Simply provide me with what “type” and domain of “Energy” you are using that can’t possibly be described as p in relation to nuclear reaction yield…this doesn’t seem to be that hard of a request.
Without cites I will just chock these arguments up to pedantry and move on.
You want a cite that says… that momentum is not the same thing as energy? I’m not sure how to find that. I can find cites that say what momentum is, and cites that say what energy is, but few bother to say that they’re not the same thing, because why would one need to say that in the first place?
The domain is fusion, and in the domain of fusion, there is no type of energy that is the same as momentum. The answer to “what kind of energy isn’t momentum” is “all of them”. In extremely relativistic regimes (again, not fusion, which is relativistic but not extremely relativistic), energy is approximately equal to the magnitude of momentum, but that “magnitude” is in there for a reason.
Momentum is a function of an object’s mass and velocity.
If you are not measuring the magnitude of momentum, you are measuring the inertia, or mass.
Momentum (Mass x Velocity), the collective momenta are a critical component of all the formula I can fine, and critical for total energy to be conserved (first law of thermodynamics).
The math simply doesn’t work out if you don’t account for the conservation of momentum in the context of total energy.
Besides the difference that it is conserved, Momentum (Mass x Velocity) and Kinetic (Mass x Velocity^2) are very very similar terms.
In every cite above that is how momenta was use, as a way to ensure that Total energy was conserved.

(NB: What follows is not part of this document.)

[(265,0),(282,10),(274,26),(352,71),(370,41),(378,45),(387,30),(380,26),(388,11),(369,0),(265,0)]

Without a cite, your argument does nothing but focus on minutiae.
But once again, feel free to provide formula that ignore momenta in the Total energy of a the system in this case…but be sure you can account for the ‘mass loss’ problem.

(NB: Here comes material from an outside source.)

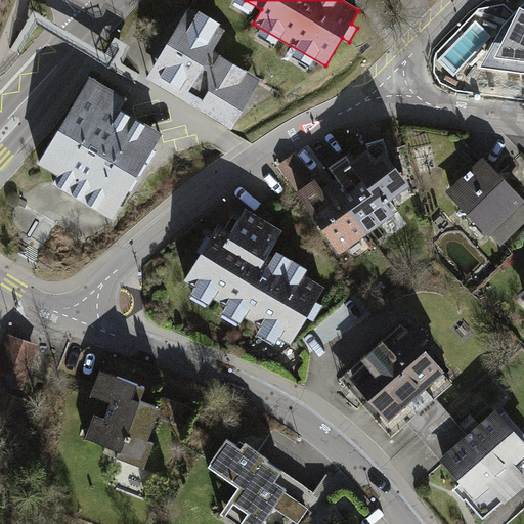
[(235,28),(191,2),(148,74),(231,123),(260,75),(221,52),(235,28)]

But if you are still thinking of an ideal box, and energy content of that ideal box that does explain a lot, I am talking past that basic concept.
To avoid the math, let me link to this image that was in my above cites,
Remember that with practical fusion reactions, and not idealized perfect enclosed boxes there is a reduction in “mass” during fusion.

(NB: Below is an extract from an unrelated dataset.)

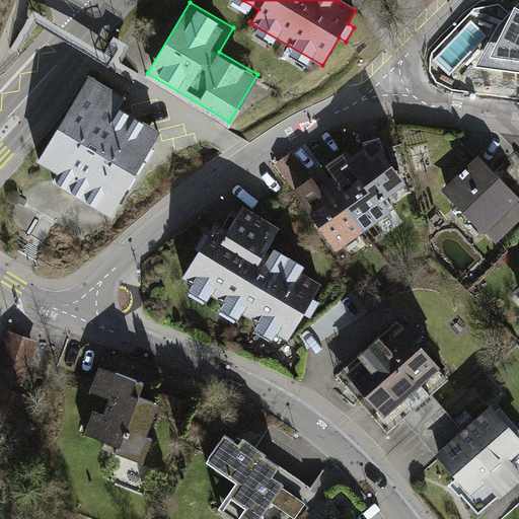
[(518,4),(499,24),(477,67),(518,72),(518,4)]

A small portion of this energy may be released via gamma radiation, where the momentum directly relates to the frequency and thus the energy of the release particle.
But most of the released energy in exothermic fusion is typically in a Proton, Neutron or helium nucleus (Alpha particle). These particles are often traveling at a significant portion of the speed of light depending on the reaction type (10%+) and in general baryons are heavy enough to be relativistic in these interactions anyway.
I think that momentum is hidden inside another term like the de Broglie wavelength and you are maybe overlooking the importance of it to the equation.
But momentum being conserved is critical to the core concept of the reduced mass of the main product of fusion.
You are changing the goal post but Louis De Broglie got his Nobel Prize for the idea of matter having a wavelength. Is there a reason you glossed over the first series related to massive particles? This was confirmed in the Davisson–Germer experiment
But I will provide yet more cites, despite zero being returned my direction.
Nowhere in the above do you justify p = E/c
As chronos notes, that is only valid for a photon, and is not valid for an electron. Heck it is on one of the pages you cite earlier. Explicitly listed for a photon. Indeed a number of your cites actually contradict what you claim if you read them with any care.
Otherwise you just started with E = (1/2) mv^2 and ended up with it.
And to be clear, the main reduction is E = pc, is the main reduction for massless simple calcs for the energy momentum relation, and the cites have been handed several times.
But the above claim was that “momentum isn’t energy”, when it is a critical portion of total energy as described with E = pc even if it is for a massless particle.